Nach den Enthüllungen über die Verstrickung von deutschen Diplomaten in die
Verbrechen des Nationalsozialismus, veröffentlicht in dem Buch "Das Amt und
die Vergangenheit. Deutsche Diplomaten im Dritten Reich und in der
Bundesrepublik Deutschland" (München: Blessing-Verlag 2010), sind weitere
Publikationen dieser Art zu erwarten. Kurz vor der Bundestagswahl 2009 hat
der damalige frühere Bundesfinanzminister Peer Steinbrück (SPD) eine aus
sieben Historikern bestehende Kommission eingesetzt, um die Beteiligung des
Ministeriums an der Aufrüstung, der Kriegsfinanzierung sowie der Verfolgung
und Ausplünderung von Juden und anderen Menschen zwischen 1933 und 1945
klären zu lassen. In einem Ende 2010 vorgestellten Zwischenbericht wird
festgestellt, dass die oberste Finanzverwaltung des Reiches keineswegs eine
unpolitische Fachbehörde ohne ideologische Ausrichtung war, wie es seine
Mitarbeiter nach dem Ende der Hitlerherrschaft gern glauben machen wollten,
sondern eine ihrer wichtigsten Säulen. Die am Berliner Wilhelmplatz in einem
vornehmen Palais aus der Kaiserzeit untergebrachte Behörde lieferte den
Schmierstoff, der das Regime bis zum bitteren Ende am Laufen hielt und einem
Teil der Deutschen dank der massiven Ausbeutung der besetzten Länder und
ihrer Bewohner so etwas wie ein normales Leben ermöglichte. Mit den
Untersuchungen wird der Blick auf den Kern der NS-Diktatur gelenkt, denn das
rücksichtslose Eintreiben von Steuern und Schulden, aber auch die
Heranziehung von Spareinlagen, die Erhebung von Sondersteuern bei den so
genannten Gemeinschaftsfremden, mit denen die jüdische Bevölkerung gemeint
war, und weitere Maßnahmen hätte sie sich nicht so entfalten können, wie sie
es tat.
Die bis zum Ende der NS-Herrschaft von Reichsfinanzminister Ludwig (Lutz)
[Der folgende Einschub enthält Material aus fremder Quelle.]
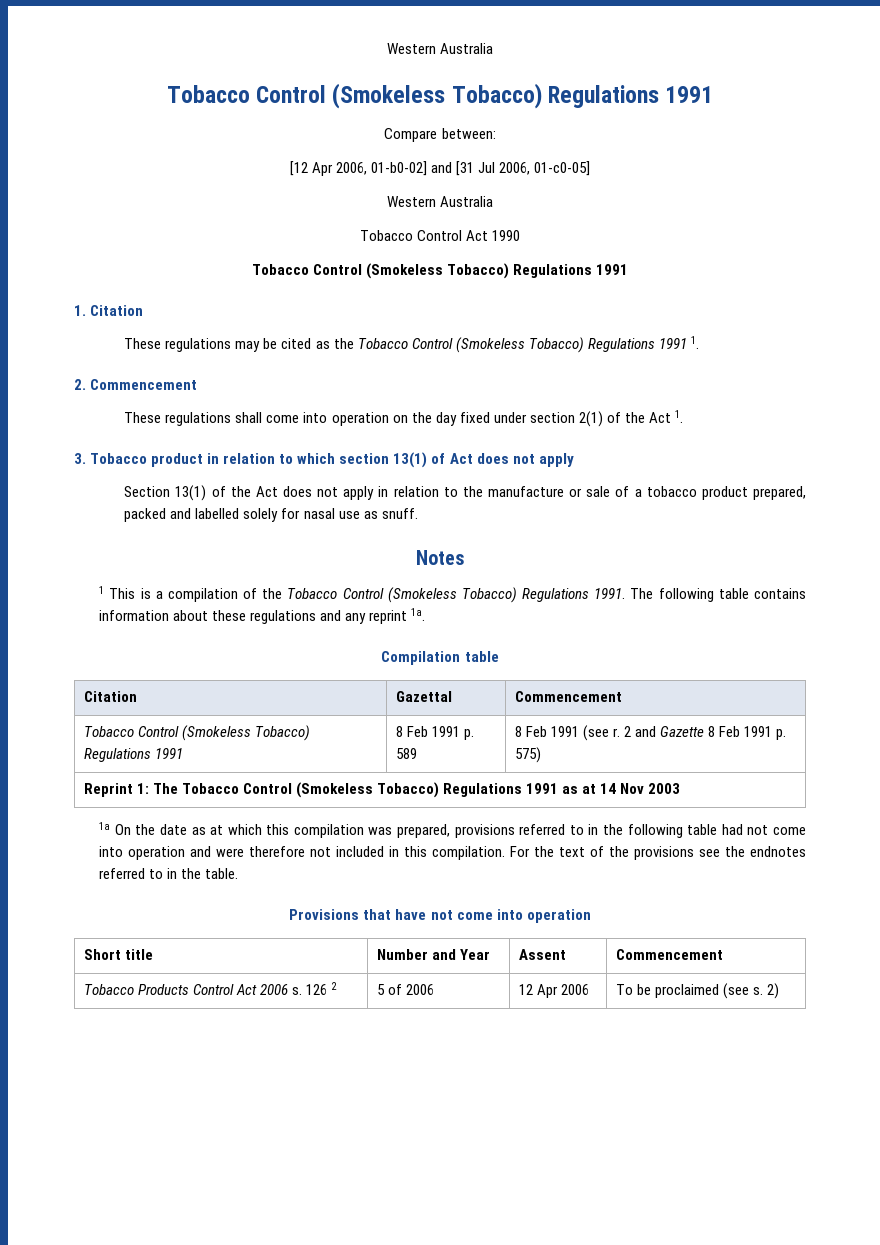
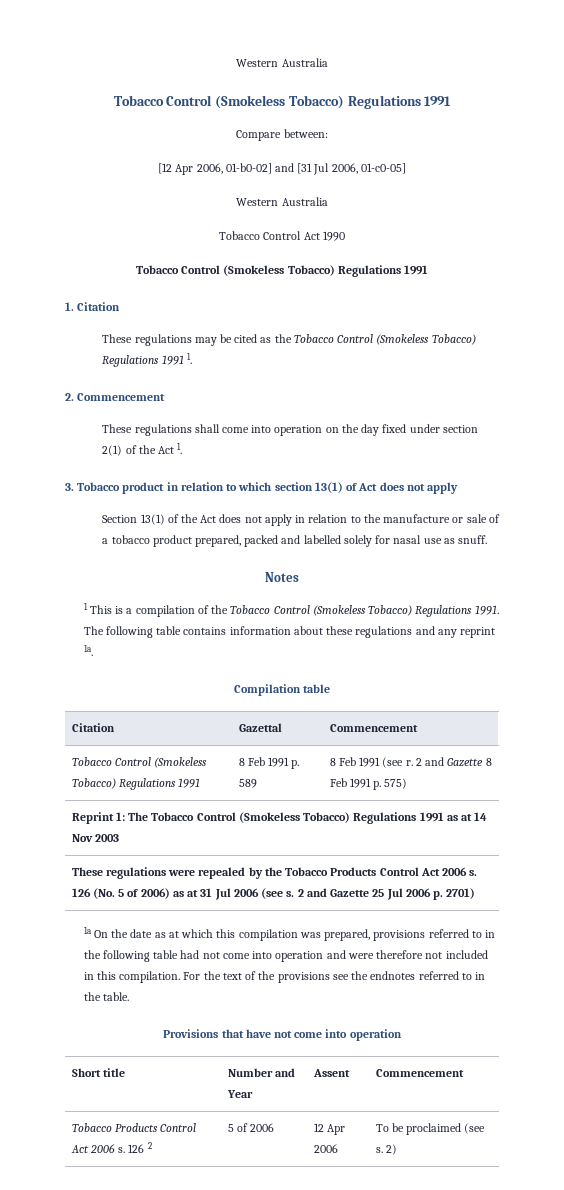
(681, 788) none -> [71,867,478,879] [71,888,476,900] // These regulations were repealed by the Tobacco Products Control Act 2006 s. 126 (No. 5 of 2006) as at 31 Jul 2006 (see s. 2 and Gazette 25 Jul 2006 p. 2701)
Graf Schwerin von Krosigk (1887-1977) geleitete Behörde begann sehr bald
nach Hitlers "Machtergreifung", mit Hilfe der Finanzämter politisch
unliebsame Personen sowie Emigranten zu enteignen und ihnen systematisch die
Lebensgrundlage zu entziehen. Die Maßnahmen wurden in einem speziellen
Judenreferat des Reichsfinanzministeriums koordiniert und überwacht.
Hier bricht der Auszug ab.